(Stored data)
● ● ● ● ● ● ●

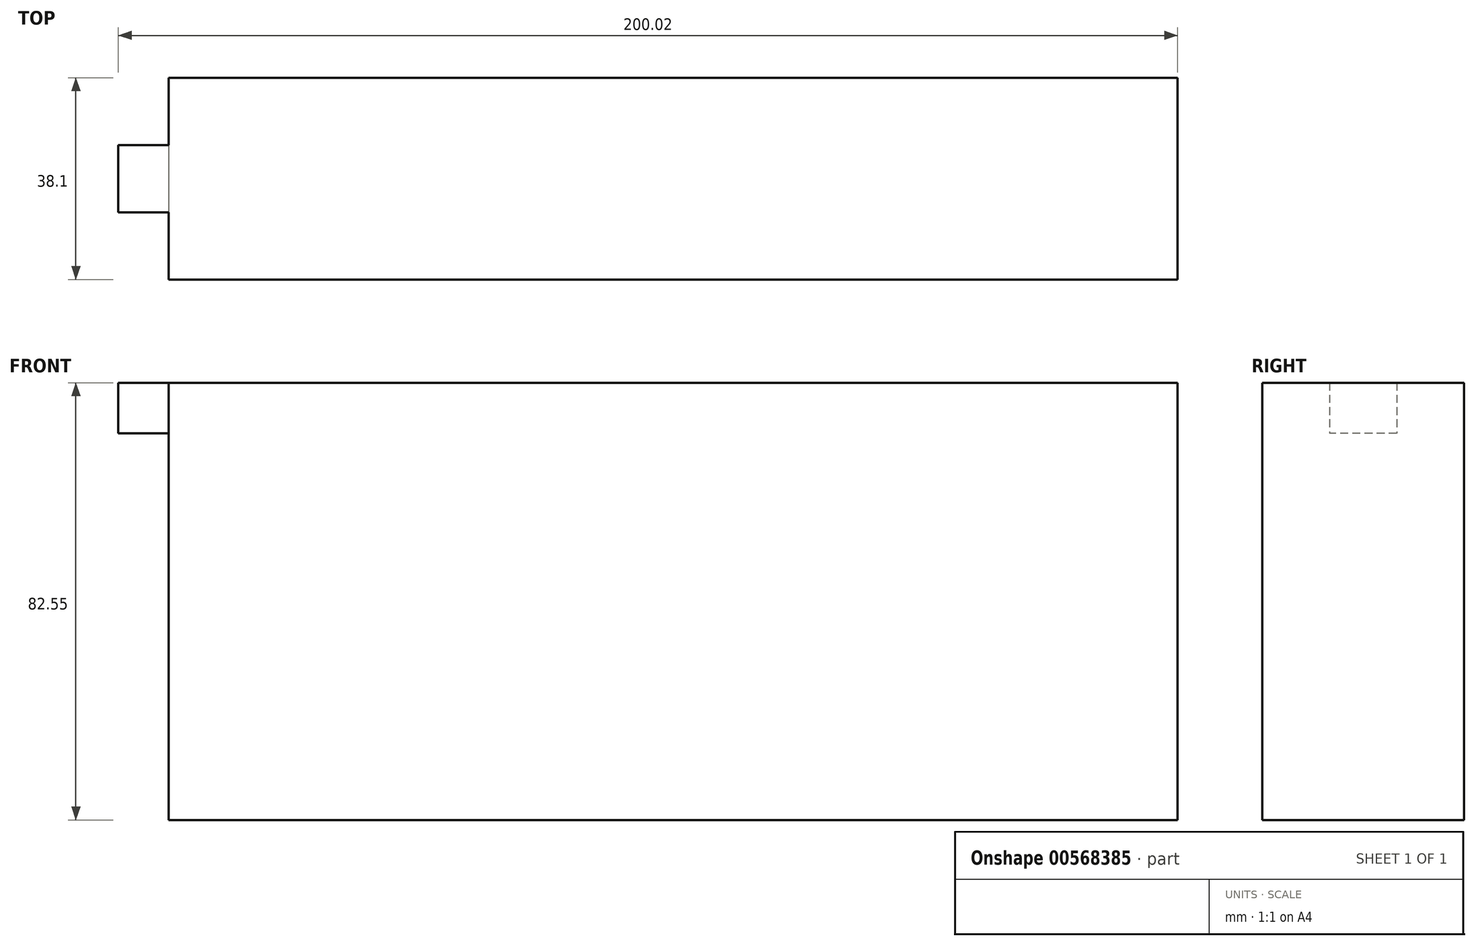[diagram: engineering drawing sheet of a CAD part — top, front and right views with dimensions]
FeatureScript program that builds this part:
annotation { "Feature Type Name" : "Feature", "Feature Type Description" : "" }
export const myFeature = defineFeature(function(context is Context, id is Id, definition is map)
    precondition{}
    {
        {
            var Q0;
            Q0=qCreatedBy(makeId("Top.planeOp"),FACE);
            var sketch = newSketch(context, id + "F0", { "sketchPlane" : qUnion([Q0])});
            skLineSegment(sketch, "E0.bottom", {"start": v(-149.93, 9.69) * mm, "end": v(40.57, 9.69) * mm});
            skLineSegment(sketch, "E0.top", {"start": v(-149.93, -28.41) * mm, "end": v(40.57, -28.41) * mm});
            skLineSegment(sketch, "E0.left", {"start": v(-149.93, 9.69) * mm, "end": v(-149.93, -28.41) * mm});
            skLineSegment(sketch, "E0.right", {"start": v(40.57, 9.69) * mm, "end": v(40.57, -28.41) * mm});
            skSolve(sketch);
        }
        {
            var Q0;
            Q0=makeQuery(id+"F0.imprint","IMPRINT",FACE,{"disambiguationData":[TD([[makeQuery(id+"F0.imprint","IMPRINT",EDGE,{"derivedFrom":sQuery(id+"F0.wireOp",EDGE,"E0.bottom")}),-1.0]])]});
            extrude(context, id + "F1", {"entities" : qUnion([Q0]), "depth" : 82.55 * mm, "offsetDistance" : 25.4 * mm});
        }
        {
            var Q0;
            Q0=makeQuery(id+"F1.opExtrude","SWEPT_FACE",FACE,{"disambiguationData":[OSD([sQuery(id+"F0.wireOp",EDGE,"E0.left")])]});
            var sketch = newSketch(context, id + "F2", { "sketchPlane" : qUnion([Q0])});
            skLineSegment(sketch, "E1.bottom", {"start": v(3.01, 82.55) * mm, "end": v(15.71, 82.55) * mm});
            skLineSegment(sketch, "E1.top", {"start": v(3.01, 73.03) * mm, "end": v(15.71, 73.03) * mm});
            skLineSegment(sketch, "E1.left", {"start": v(3.01, 82.55) * mm, "end": v(3.01, 73.03) * mm});
            skLineSegment(sketch, "E1.right", {"start": v(15.71, 82.55) * mm, "end": v(15.71, 73.03) * mm});
            skSolve(sketch);
        }
        {
            var Q0;
            Q0 = qSketchRegion(id + "F2", true);
            extrude(context, id + "F3", {"entities" : qUnion([Q0]), "operationType" : NewBodyOperationType.ADD, "depth" : 9.52 * mm, "offsetDistance" : 25.4 * mm});
        }
    });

● ● ● ● ● ● ●

**EXERCISE TASK**. Set out the stretch from the start of the entries through the line containing "Q0 = qSketchRegion(id" as a Markdown table with columns Row and Content, one numbered row per line, skipping blank lines and leaving out the pictures.

**SOLUTION FOR THIS TASK**.
| Row | Content |
|---|---|
| 1 | [diagram: engineering drawing sheet of a CAD part — top, front and right views with dimensions] |
| 2 | FeatureScript program that builds this part: |
| 3 | annotation { "Feature Type Name" : "Feature", "Feature Type Description" : "" } |
| 4 | export const myFeature = defineFeature(function(context is Context, id is Id, definition is map) |
| 5 |     precondition{} |
| 6 |     { |
| 7 |         { |
| 8 |             var Q0; |
| 9 |             Q0=qCreatedBy(makeId("Top.planeOp"),FACE); |
| 10 |             var sketch = newSketch(context, id + "F0", { "sketchPlane" : qUnion([Q0])}); |
| 11 |             skLineSegment(sketch, "E0.bottom", {"start": v(-149.93, 9.69) * mm, "end": v(40.57, 9.69) * mm}); |
| 12 |             skLineSegment(sketch, "E0.top", {"start": v(-149.93, -28.41) * mm, "end": v(40.57, -28.41) * mm}); |
| 13 |             skLineSegment(sketch, "E0.left", {"start": v(-149.93, 9.69) * mm, "end": v(-149.93, -28.41) * mm}); |
| 14 |             skLineSegment(sketch, "E0.right", {"start": v(40.57, 9.69) * mm, "end": v(40.57, -28.41) * mm}); |
| 15 |             skSolve(sketch); |
| 16 |         } |
| 17 |         { |
| 18 |             var Q0; |
| 19 |             Q0=makeQuery(id+"F0.imprint","IMPRINT",FACE,{"disambiguationData":[TD([[makeQuery(id+"F0.imprint","IMPRINT",EDGE,{"derivedFrom":sQuery(id+"F0.wireOp",EDGE,"E0.bottom")}),-1.0]])]}); |
| 20 |             extrude(context, id + "F1", {"entities" : qUnion([Q0]), "depth" : 82.55 * mm, "offsetDistance" : 25.4 * mm}); |
| 21 |         } |
| 22 |         { |
| 23 |             var Q0; |
| 24 |             Q0=makeQuery(id+"F1.opExtrude","SWEPT_FACE",FACE,{"disambiguationData":[OSD([sQuery(id+"F0.wireOp",EDGE,"E0.left")])]}); |
| 25 |             var sketch = newSketch(context, id + "F2", { "sketchPlane" : qUnion([Q0])}); |
| 26 |             skLineSegment(sketch, "E1.bottom", {"start": v(3.01, 82.55) * mm, "end": v(15.71, 82.55) * mm}); |
| 27 |             skLineSegment(sketch, "E1.top", {"start": v(3.01, 73.03) * mm, "end": v(15.71, 73.03) * mm}); |
| 28 |             skLineSegment(sketch, "E1.left", {"start": v(3.01, 82.55) * mm, "end": v(3.01, 73.03) * mm}); |
| 29 |             skLineSegment(sketch, "E1.right", {"start": v(15.71, 82.55) * mm, "end": v(15.71, 73.03) * mm}); |
| 30 |             skSolve(sketch); |
| 31 |         } |
| 32 |         { |
| 33 |             var Q0; |
| 34 |             Q0 = qSketchRegion(id + "F2", true); |